Segundo Mehl, a prefeitura demitiu os funcionários que foram nomeados antes do desmembramento do município de Mandirituba. Também se dispensou aqueles indicados na gestão passada, pelo ex-prefeito Geraldo Cartário Júnior. Para o presidente do sindicato, estaria havendo favorecimento nesse processo, porque alguns funcionários que passaram no mesmo concurso permanecem no cargo. Ele informa que foram demitidos desde zeladoras até professores.
Mas a prefeitura afirma que as demissões foram parciais, seguindo a Resolução 19164/98 do Tribunal de Contas. De acordo com relatório do TC, na contratação dos aprovados, em 1994, foram chamadas pessoas que não estavam inscritas no concurso.

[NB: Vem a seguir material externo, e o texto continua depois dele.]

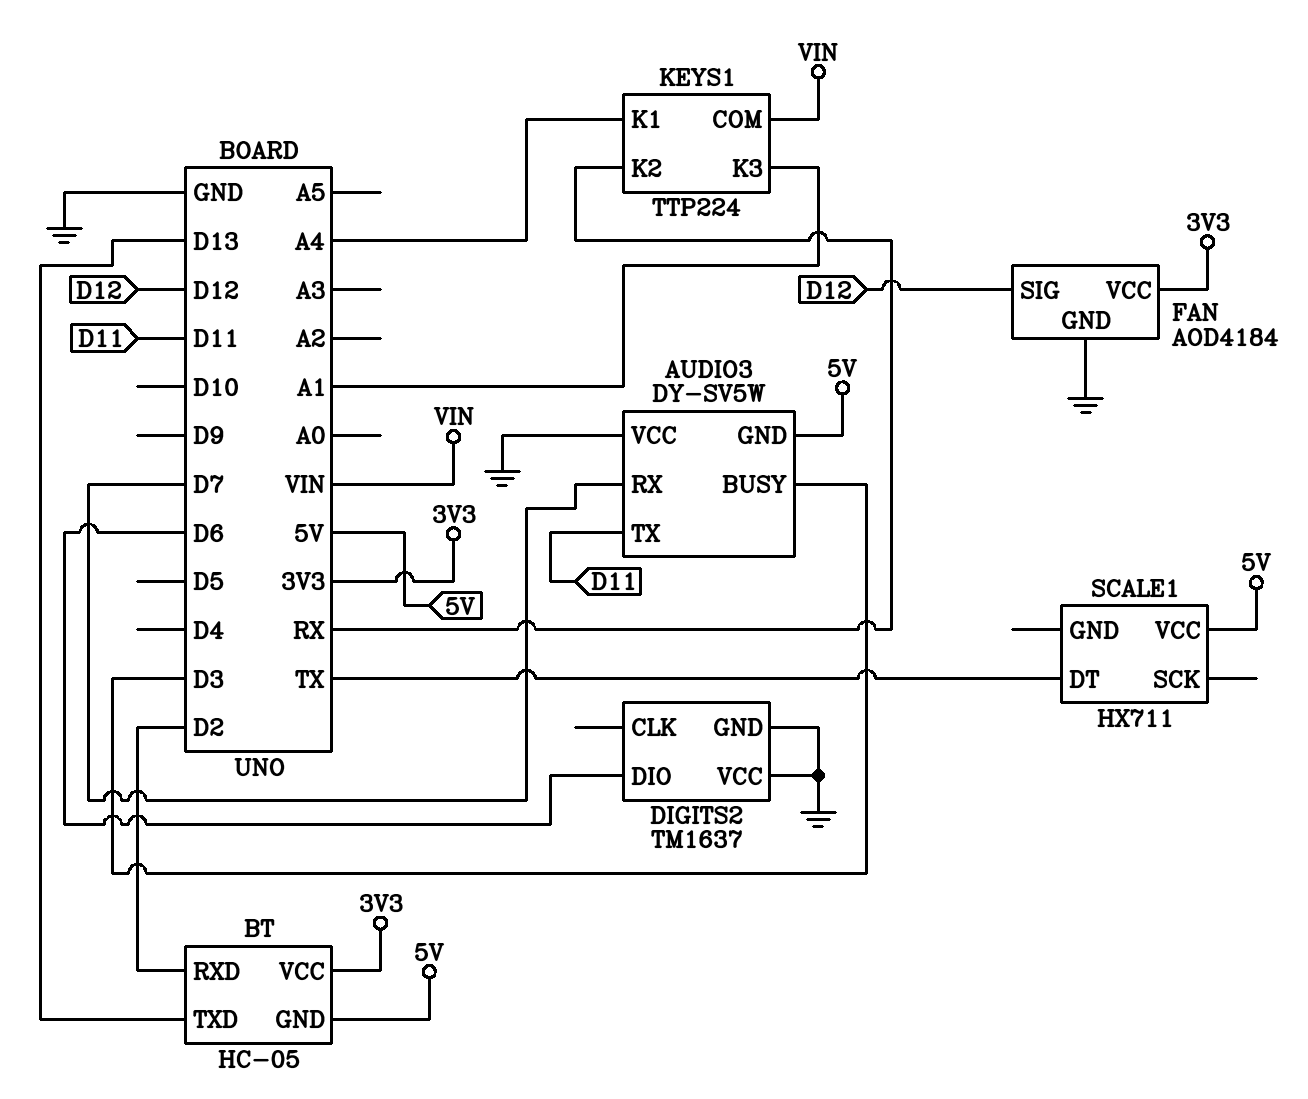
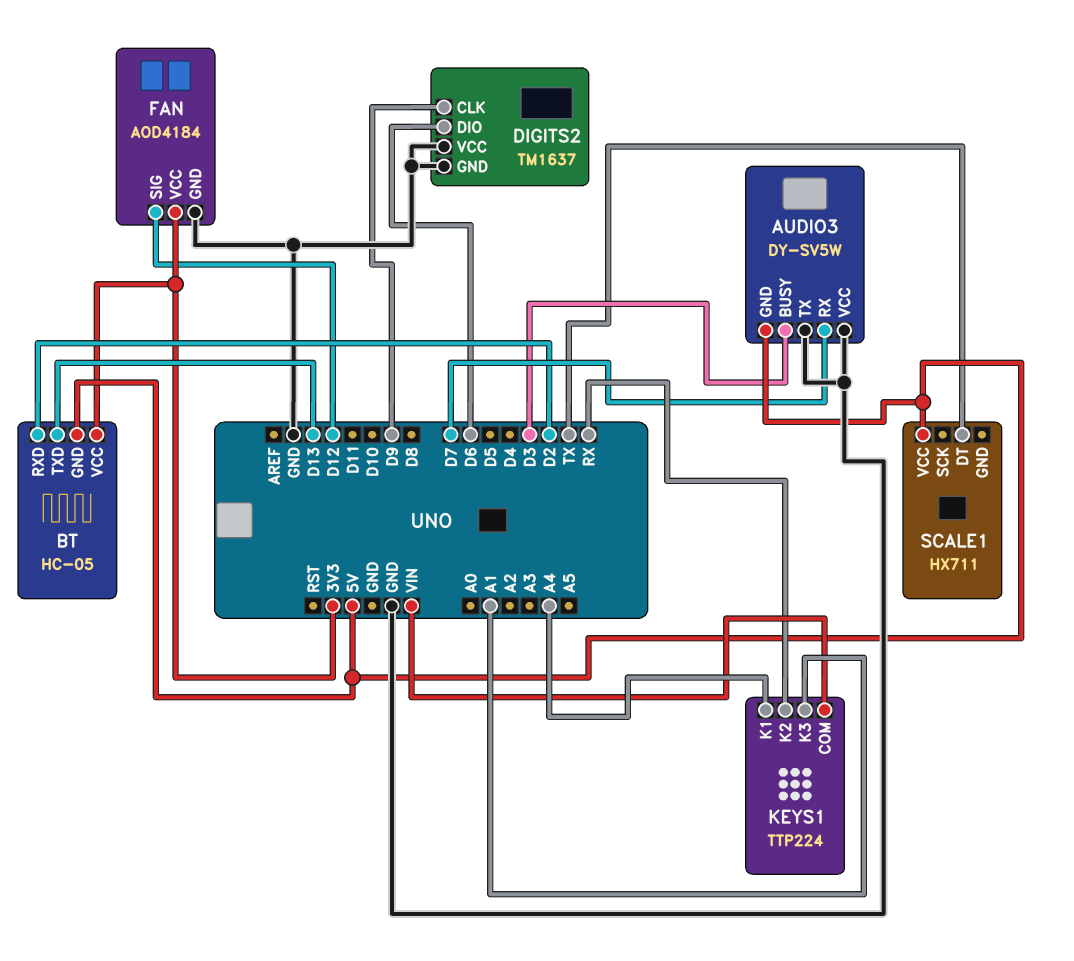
AUDIO3 pin TX: D11 -> GND
DIGITS2 pin CLK: none -> D9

Além disso, efetivaram-se candidatos que não obtiveram as notas mínimas, desrespeitando a lista dos aprovados. quanto aos professores foi feito a contratação pelo período de 40 horas semanais, quando no edital se permitiu a contratação de 20 horas.
A assessoria da prefeitura informa que 240 pessoas foram exoneradas, dessas 112 professores. Para repor este pessoal, a prefeitura realizou novo concurso. Antes, conseguiu uma autorização para estender o contrato do professores até o final do ano letivo. Com isso, este semestre foram chamados professores para susbstituir as janelas de algumas escolas.
Para a assessoria, as denúnicas têm motivação política. De acordo com a prefeitura, o sindicato de Jorge Mehl não estaria legalizado, sendo que a representação sindical que defende os servidores é o Sindicato dos Servidores Municipais de Fazenda Rio Grande.